▶ [Your task]: Copy the records below exactly, starting at the line that contains "Ropa y Accesorios" and ending at the line that contains "Oferecer a um/a amigo/a"; leave out any pictures.

---- Data under study

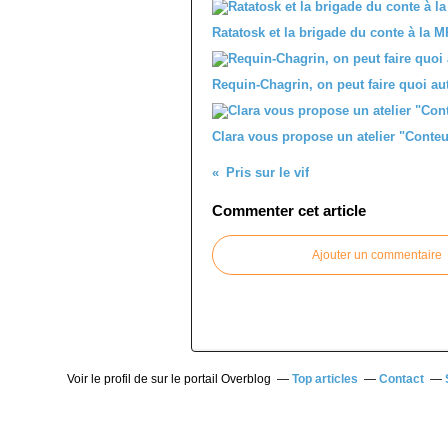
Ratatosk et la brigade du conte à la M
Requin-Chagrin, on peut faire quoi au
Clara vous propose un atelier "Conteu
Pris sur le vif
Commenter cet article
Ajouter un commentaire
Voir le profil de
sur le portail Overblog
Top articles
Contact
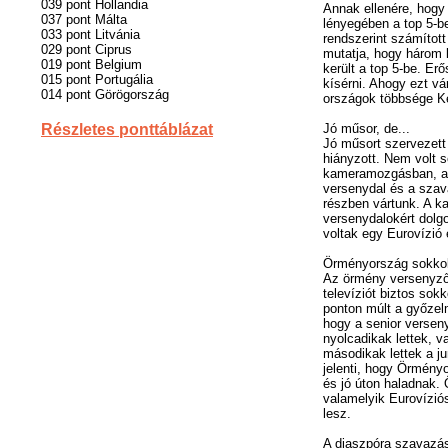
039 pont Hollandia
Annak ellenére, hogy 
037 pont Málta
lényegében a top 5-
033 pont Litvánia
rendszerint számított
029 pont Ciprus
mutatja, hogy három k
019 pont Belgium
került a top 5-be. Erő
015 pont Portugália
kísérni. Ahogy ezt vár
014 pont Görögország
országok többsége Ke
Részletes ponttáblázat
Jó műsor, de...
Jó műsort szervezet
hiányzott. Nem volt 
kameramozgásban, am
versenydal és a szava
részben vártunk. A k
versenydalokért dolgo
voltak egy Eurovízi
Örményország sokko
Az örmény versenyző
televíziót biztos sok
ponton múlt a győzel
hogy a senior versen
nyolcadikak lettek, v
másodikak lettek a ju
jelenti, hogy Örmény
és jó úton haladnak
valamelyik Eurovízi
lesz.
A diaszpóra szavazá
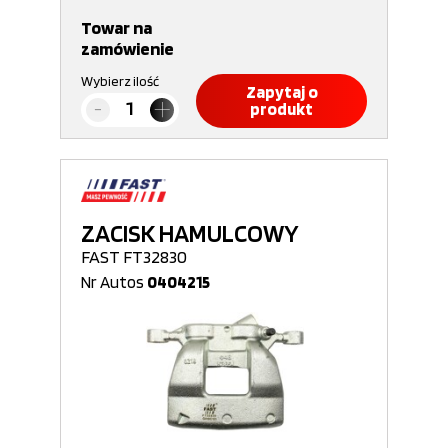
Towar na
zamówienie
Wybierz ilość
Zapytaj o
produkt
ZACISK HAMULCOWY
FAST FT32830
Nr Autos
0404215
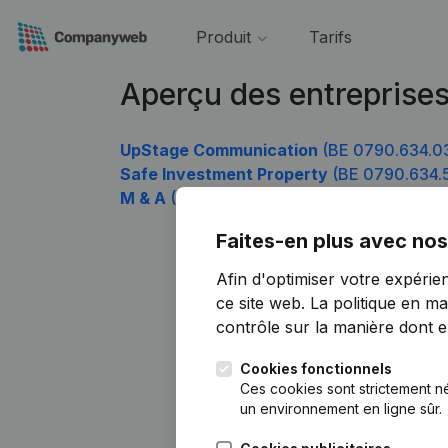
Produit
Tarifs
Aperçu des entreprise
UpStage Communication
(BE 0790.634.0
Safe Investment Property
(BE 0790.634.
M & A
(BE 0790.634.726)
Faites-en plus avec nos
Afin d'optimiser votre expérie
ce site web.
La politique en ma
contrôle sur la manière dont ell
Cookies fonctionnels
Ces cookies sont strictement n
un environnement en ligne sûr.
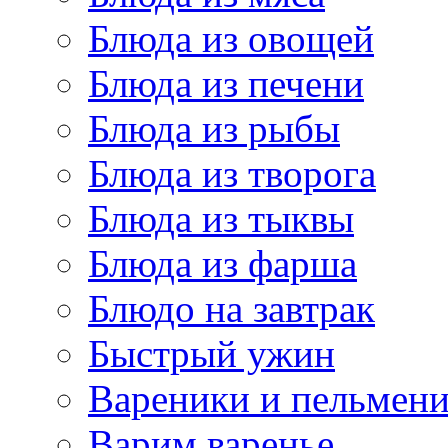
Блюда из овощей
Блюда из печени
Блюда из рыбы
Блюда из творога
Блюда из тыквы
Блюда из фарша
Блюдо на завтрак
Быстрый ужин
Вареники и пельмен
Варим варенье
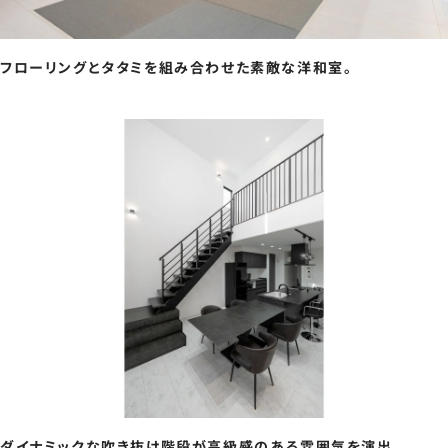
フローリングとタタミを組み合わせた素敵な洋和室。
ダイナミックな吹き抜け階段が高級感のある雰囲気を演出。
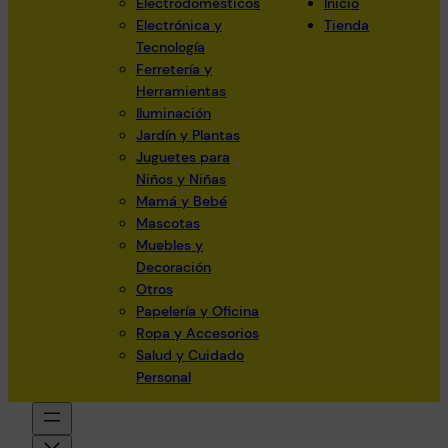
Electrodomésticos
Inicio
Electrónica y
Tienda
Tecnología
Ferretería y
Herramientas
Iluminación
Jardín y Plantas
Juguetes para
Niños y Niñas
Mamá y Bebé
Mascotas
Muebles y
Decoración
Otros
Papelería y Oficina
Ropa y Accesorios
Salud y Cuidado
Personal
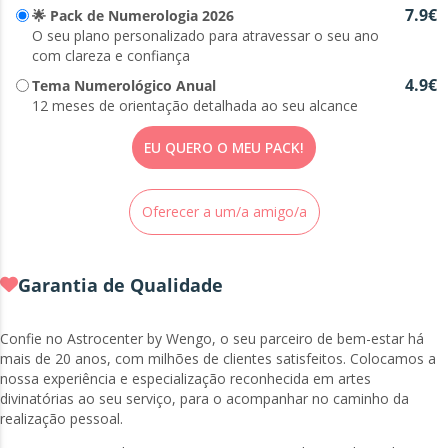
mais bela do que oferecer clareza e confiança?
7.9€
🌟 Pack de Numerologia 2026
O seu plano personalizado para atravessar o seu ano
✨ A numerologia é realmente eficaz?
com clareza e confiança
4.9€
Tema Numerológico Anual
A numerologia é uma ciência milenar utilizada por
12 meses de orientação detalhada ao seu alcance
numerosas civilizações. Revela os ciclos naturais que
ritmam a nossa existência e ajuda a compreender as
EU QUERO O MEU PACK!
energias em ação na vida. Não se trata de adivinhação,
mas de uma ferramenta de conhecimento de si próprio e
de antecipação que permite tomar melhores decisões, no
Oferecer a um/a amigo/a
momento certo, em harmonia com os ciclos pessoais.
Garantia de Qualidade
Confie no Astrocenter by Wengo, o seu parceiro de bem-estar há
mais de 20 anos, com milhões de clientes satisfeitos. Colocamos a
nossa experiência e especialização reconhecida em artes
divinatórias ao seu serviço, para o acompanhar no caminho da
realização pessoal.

--------

▶ [Written response]:
Ropa y Accesorios
Salud y Cuidado
Personal
mais bela do que oferecer clareza e confiança?
7.9€
🌟 Pack de Numerologia 2026
O seu plano personalizado para atravessar o seu ano
✨ A numerologia é realmente eficaz?
com clareza e confiança
4.9€
Tema Numerológico Anual
A numerologia é uma ciência milenar utilizada por
12 meses de orientação detalhada ao seu alcance
numerosas civilizações. Revela os ciclos naturais que
ritmam a nossa existência e ajuda a compreender as
EU QUERO O MEU PACK!
energias em ação na vida. Não se trata de adivinhação,
mas de uma ferramenta de conhecimento de si próprio e
de antecipação que permite tomar melhores decisões, no
Oferecer a um/a amigo/a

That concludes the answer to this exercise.